Valerie, obviously pleased with herself for her acquisition, inquired as to whether Sola liked her lunch. On any other day, she would have been ecstatic to eat such a wonderful meal, but today all she could focus on was that dream of hers. She only ate about half of the grilled cheese before Valerie interrupted. “It’s time to go back to being alone, Sola.”

Sola hurriedly washed her hands and face and got a new mask and pair of gloves before hopping quickly out the door. She was in such a rush that she nearly ran into a worker going in the other direction. She gasped, surprised to be caught so near someone else. She was only a foot away from this man who was staring at her with his blue iceberg eyes, and he seemed equally surprised and taken aback. Despite this, neither of them moved back to resume the mandatory three feet distance.

Other workers moved around the pair, looking with questioning eyes but not stopping. Sola felt trapped here, staring at this man’s eyes, studying how his brown hair just barely brushed the tops of his eyelashes. She could suddenly remember her dream: she had been standing close to someone else. And though she could not remember who he was or exactly what shade his eyes were, she distinctly recalled reaching up, ever so slowly, and removing his mask. This was taboo; she’d never even seen a picture of someone without their mask and gloves on. For all she knew, she was the only one in the whole factory who had a nose and a mouth under the surgical mask.

Sola remembered this dream, remembered how soft the person’s lips had felt under her naked hands, and how comforting—what a strange feeling!—touching someone else had been. She carefully removed her gloves, slowly, so as not to startle the man in front of her. Sola knew that if she moved too fast, he would disappear back into the forest of white flowing around them. With naked hands, still powdery from the gloves, she reached up, ever so slowly, and carefully removed one loop of the mask from his ear, fingers brushing his hair, and then removed the other loop.

Sola studied the man’s now naked face—she thought him even more beautiful with his perfectly sized nose and his large, full lips, not to mention how his well-shaped chin completed the picture. By this time, though, the eyes of the factory had alerted those in charge that something was amiss in Hallway Three. A swarm of people in thick white suits descended upon Sola and the man, pinning their arms behind them and dragging them down the hallway in opposite directions.

They shoved her roughly into a room she hadn’t known existed, her footsteps echoing off the high ceiling. They led her to a chair whiter than the walls and forced her to sit. The men left, and two more came and took their place.

“Why did you touch the man’s face?” asked the first man.

Without thinking about it, she replied, “Love.”

The man who had asked her this, tall and skinny and spider-like, turned to a much larger man, shook his head, and said, “Looks like the thought reformation didn’t work on this one.”

“What do you want to do with her?” asked the larger man, who seemed to struggle to get enough breath to say that much, as if his tiny lungs couldn’t work properly surrounded by so much fat.
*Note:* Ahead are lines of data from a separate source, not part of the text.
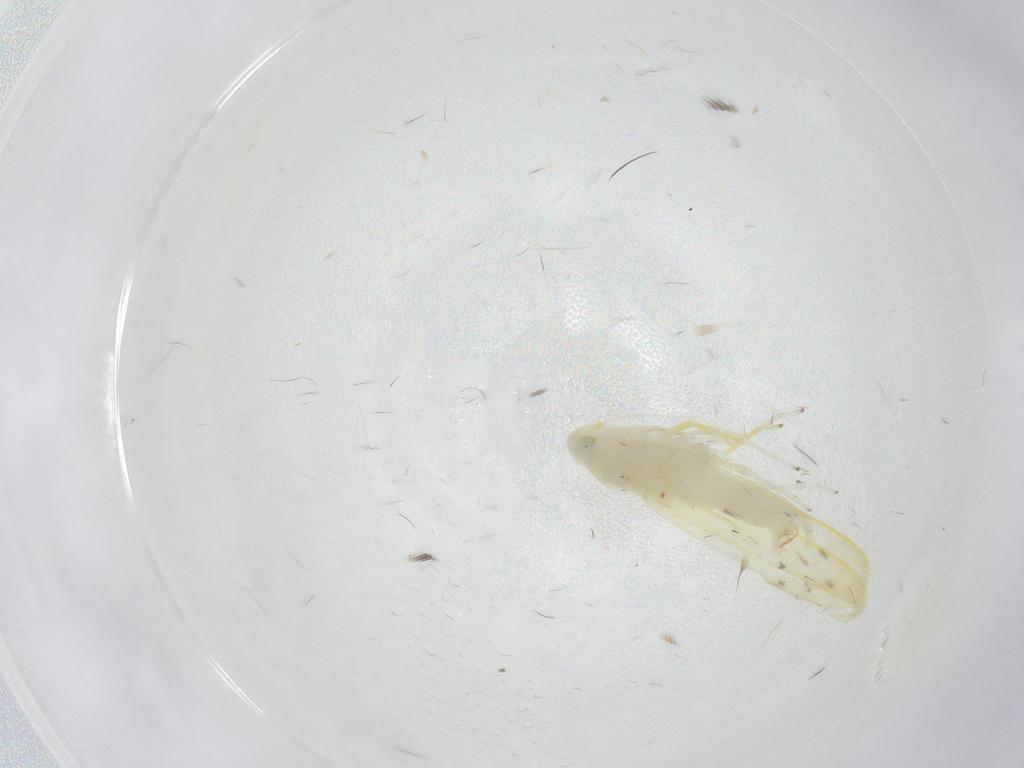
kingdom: Animalia
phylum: Arthropoda
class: Insecta
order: Hemiptera
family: Cicadellidae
Sola’s eyes widened; Valerie had told her of death before.

“She’s a hindrance to the experiment. Send her back home. The man too. Wouldn’t want them giving the others ideas. Nobody else saw them, right?”
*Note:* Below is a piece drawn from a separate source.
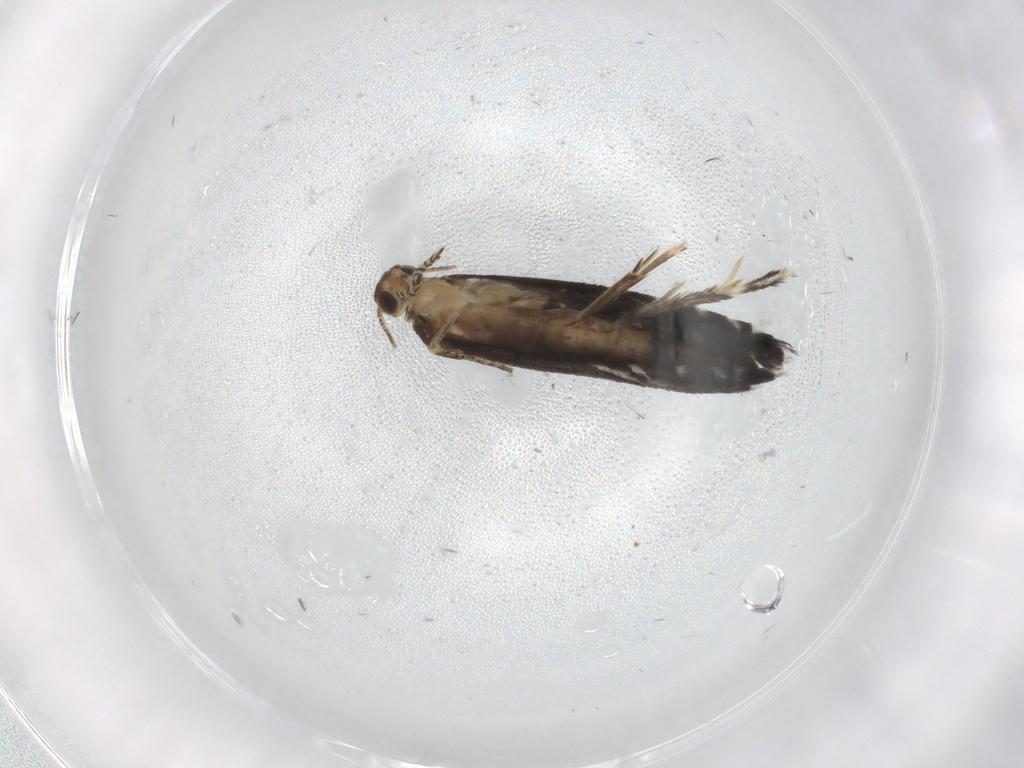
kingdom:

The larger man nodded gravely. “We’ll just have to hope,” he said, pausing for breath, “that their conditioning worked a little better. I’m surprised she can remember feelings from the outside world—that she still can remember what love is.” He injected a tranquilizer into her neck.
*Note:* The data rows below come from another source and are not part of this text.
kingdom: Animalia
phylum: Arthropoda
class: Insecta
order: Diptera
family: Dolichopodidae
Sola’s thoughts jumped frantically; bits of the dream were interwoven with what she was slowly trying to figure out. She wondered where home might be, and if someone like the man with iceberg eyes was waiting for her there. She saw his face again, and felt his skin beneath her naked fingers. Her head began to slump towards her shoulder, and she wondered if she would remember to tell someone about this, far from this place full of white echoes.